Northwest men’s basketball junior guard Trevor Hudgins was amid a 46-game win streak, looking to make it 47, when the Bearcats traveled to Warrensburg, Missouri, to play Central Missouri Dec. 7, 2019.
As the final seconds dwindled off the clock, Hudgins lost his first game as the starting point guard at Northwest, with Central winning 72-60. The guard said it was something bound to happen given the level of competition that the MIAA presents every game.
“If it didn’t happen then, we were damn near immortal,” Hudgins said. “I knew it was going to happen sometime. Not to be negative, but every team in this conference is good, and it was just — that night.”
Now, the No. 1 Bearcats (1-0) are preparing for their home debut of the 2020-21 season Dec. 3 in Bearcat Arena, which happens to be another matchup with the Mules (1-2).
Northwest will be 362 days removed from its first and only MIAA loss in the last 51 games when the Mules visit Maryville, but the thought of that lone game hasn’t gone anywhere.
“I would say we’ve still got that loss in the back of our mind,” Hudgins said. “That little blemish kinda haunts us a little bit. It just motivates us, too, at the same time.”
The Bearcats eventually avenged that loss with an 81-47 win over Central two months later during their final meeting of the 2019-20 season in Maryville.
They’re hoping to avenge the postseason run they never got last season due to COVID-19 putting a halt to the world of sports, which effectively ended the Bearcats’ quest for their third national title in four years.
They were slated to host the Division II Central Region Tournament in Bearcat Arena, which was scheduled to start March 14. The home debut will be the first game action in Bearcat Arena since Feb. 27.
“We’re excited about the opportunity to play outside competition,” Northwest men’s coach Ben McCollum said. “We’re excited about the chance to play a conference game and, obviously, play at home.”

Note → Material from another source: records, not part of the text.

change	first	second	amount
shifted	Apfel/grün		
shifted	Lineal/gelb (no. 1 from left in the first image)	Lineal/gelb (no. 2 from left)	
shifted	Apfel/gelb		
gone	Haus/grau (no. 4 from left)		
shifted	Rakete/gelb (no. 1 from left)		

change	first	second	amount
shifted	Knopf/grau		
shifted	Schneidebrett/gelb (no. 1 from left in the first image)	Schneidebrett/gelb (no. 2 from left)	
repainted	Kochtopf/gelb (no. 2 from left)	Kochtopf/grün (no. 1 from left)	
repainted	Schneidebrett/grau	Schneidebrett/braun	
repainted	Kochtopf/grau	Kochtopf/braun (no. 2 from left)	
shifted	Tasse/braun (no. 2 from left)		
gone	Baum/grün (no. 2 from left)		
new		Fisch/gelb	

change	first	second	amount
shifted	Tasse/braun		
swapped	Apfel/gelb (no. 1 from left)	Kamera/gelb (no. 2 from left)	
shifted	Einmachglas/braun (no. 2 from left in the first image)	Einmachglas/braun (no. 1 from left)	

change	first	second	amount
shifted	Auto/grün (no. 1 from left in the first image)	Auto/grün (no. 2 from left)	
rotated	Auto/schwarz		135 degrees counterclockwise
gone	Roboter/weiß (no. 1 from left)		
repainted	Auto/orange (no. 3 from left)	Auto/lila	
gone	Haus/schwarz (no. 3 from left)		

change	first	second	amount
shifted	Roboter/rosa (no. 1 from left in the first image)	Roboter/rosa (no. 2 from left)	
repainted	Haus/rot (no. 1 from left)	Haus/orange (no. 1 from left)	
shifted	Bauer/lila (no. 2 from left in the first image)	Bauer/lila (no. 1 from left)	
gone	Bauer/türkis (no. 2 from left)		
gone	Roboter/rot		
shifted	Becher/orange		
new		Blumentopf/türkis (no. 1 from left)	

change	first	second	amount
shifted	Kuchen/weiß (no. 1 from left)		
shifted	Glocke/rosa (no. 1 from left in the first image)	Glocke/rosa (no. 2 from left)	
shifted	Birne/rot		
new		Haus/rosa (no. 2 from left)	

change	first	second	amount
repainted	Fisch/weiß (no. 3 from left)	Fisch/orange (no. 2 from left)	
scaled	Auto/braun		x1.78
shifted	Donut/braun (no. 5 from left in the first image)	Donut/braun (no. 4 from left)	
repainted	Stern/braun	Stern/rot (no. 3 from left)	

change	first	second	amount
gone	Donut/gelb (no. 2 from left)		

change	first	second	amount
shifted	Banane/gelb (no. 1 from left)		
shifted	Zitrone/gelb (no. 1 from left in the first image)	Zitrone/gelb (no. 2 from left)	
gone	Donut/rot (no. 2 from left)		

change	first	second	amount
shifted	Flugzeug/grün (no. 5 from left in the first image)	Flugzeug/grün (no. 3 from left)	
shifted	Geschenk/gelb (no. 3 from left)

The same pandemic that ended the Bearcats’ season in March is the same one still impacting their competition in December.
McCollum has noticed teams across all divisions of the NCAA struggling at the start of the season, something that he’s referred to as “COVID fog.”
“It seems like a lot of teams in the country are experiencing it,” McCollum said. “Kids get into the game and they’re like, ‘Oh, we’re actually going to play. This is wild.’ All they hear is ‘COVID-this and COVID-that,’ and it makes it difficult to stay present. The mentally tough teams are the ones that are going to be able to win championships at the end.”
He’s hoping the Bearcats aren’t affected by the fog. Instead, he’s hoping they add to their 24-game win streak, which is the third-longest across all levels of the NCAA.
They’ll, of course, have the opportunity to do that against the Mules, a team Northwest has played 224 times. Central has the upper hand in the all-time series with a record of 124-96 against the Bearcats. However, Northwest has taken nine of the last 10 matchups.
“We just try to treat every opponent the same,” McCollum said. “It’s not necessarily a rivalry for us. It’s, ‘Hey, we get to compete. Let’s go out, play somebody with a different color jersey and see what happens.’”
McCollum knows that the Mules are going to be a tough out, despite their losing record after the first couple of weekends of the season. He knows it won’t be easy — mostly because there’s no telling what the MIAA has in store.
After the loss to Central last year, McCollum referred to it as the perfect storm in regards to everything going right for the Mules and everything going wrong for the Bearcats. However, he knows there are things Central will bring to the table in their first meeting of the season.
“They defend at a high level,” McCollum said. “They’re long, athletic and got some good guards. Obviously, they beat us last year, so they’ll have the confidence in knowing that they can. You have to get on ’em early and hope your effort can outweigh theirs.”
Among a season already affected by an ongoing pandemic, the haunting of their lone loss in the last 50 games and the stout competition of the MIAA, McCollum is hoping none of that matters when the Bearcats face the Mules. He’s hoping to add another notch in the belt that is Northwest’s winning streak.
“Hopefully we get ourselves to a high level and make sure we eliminate all excuses of COVID, or whatever it may be, and come out there and fight and compete,” McCollum said.